The configuration of a disk array is very similar to that for a single disk. However, before you partition the hard disk, you should first install the RAID tool mdadm:

$ sudo apt-get install mdadm

A dialog box pops up telling you that if you want to start your system directly from a hard disk array, additional steps are necessary to finish the configuration process. However, in this case, the hard disk array is only used for backup storage, so further steps are not necessary.

As a result, you should leave the MD arrays needed for the root filesystem line in the dialog blank, because it refers to the arrays that are required for booting the system. Then, a question appears asking whether the system should mount all of the RAID arrays, to which you should answer in the affirmative. Additional questions will come up, depending on the system and the hard drive arrangement, for which you should accept the default answers.

An error message for the exim4 package appears while the system is installing the packages. This message results from a well-known bug  [6] that appears if IPv6 support is not activated on the system. However, the message will not have any effect on the installation process for mdadm.

You can now use fdisk to continue partitioning the hard disks. When entering the type of partition, the program will automatically select the one existing partition and issue a request for a hexadecimal code. You should type fd followed by Enter. The partition type is changed to Linux raid autodetect. Press W to write the changes and confirm with Enter. Repeat this process for the second hard disk.

You can create the array with:

$ sudo mdadm --verbose --create /dev/md0 --level=<RAID Level> --raid-disks=2 /dev/sda1 /dev/sdb1

If you are dealing with a mirrored hard disk array optimized for security, the RAID Level should be 1. If you are dealing with a distributed array optimized for speed and capacity, it should be 0  [7].

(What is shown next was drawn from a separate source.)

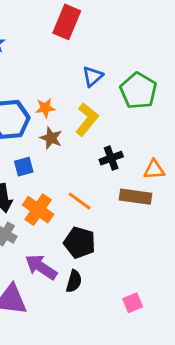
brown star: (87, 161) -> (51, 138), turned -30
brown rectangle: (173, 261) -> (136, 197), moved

Because the RAID type is set for autodetect, the tool will give you an alert that the partitions could be part of a RAID array. You should confirm with Y that you want to Continue creating raid?. Once the process is finished, you can make sure that the creation of the array has been accomplished correctly by entering:

cat /proc/mdstat

Finally, you should save the current configuration in the corresponding configuration file. Start by creating a backup of the configuration file template, then add to the configuration file information about the individual partitions that make up the RAID array, as well as how the array is put together:

$ sudo cp -v /etc/mdadm/mdadm.conf{,.orig}
$ echo "DEVICE /dev/sd[a|b]1" | sudo tee -a /etc/mdadm/mdadm.conf
$ sudo mdadm --detail --scan | sudo tee -a /etc/mdadm/mdadm.conf

The RAID array md0 that has been created appears to the system to be a typical hard disk. Although it is possible to use a hard disk or RAID drive immediately after formatting, it is customary to partition the disks first, even a RAID array.

At this point you can proceed as if you were configuring a single hard disk. However, instead of /dev/sda, the /dev/md0 device should be used.

Ready, Set, …

Before installing the Netatalk library, you need to modify the access rights for the corresponding folders. You can use the find command in connection with chmod to establish access rights for all filesystem objects of the HFS+ partition:

$ sudo find /var/timemachine -exec chmod 777 '{}' \;

Use the find command once again to change the ownership of all objects within the /var/timemachine folder to the nobody system user and the nogroup group:

$ sudo find /var/timemachine -exec chown nobody:nogroup '{}' \;

Afterward, you should restart the Raspberry Pi so that the system can mount the partition for the first time by itself.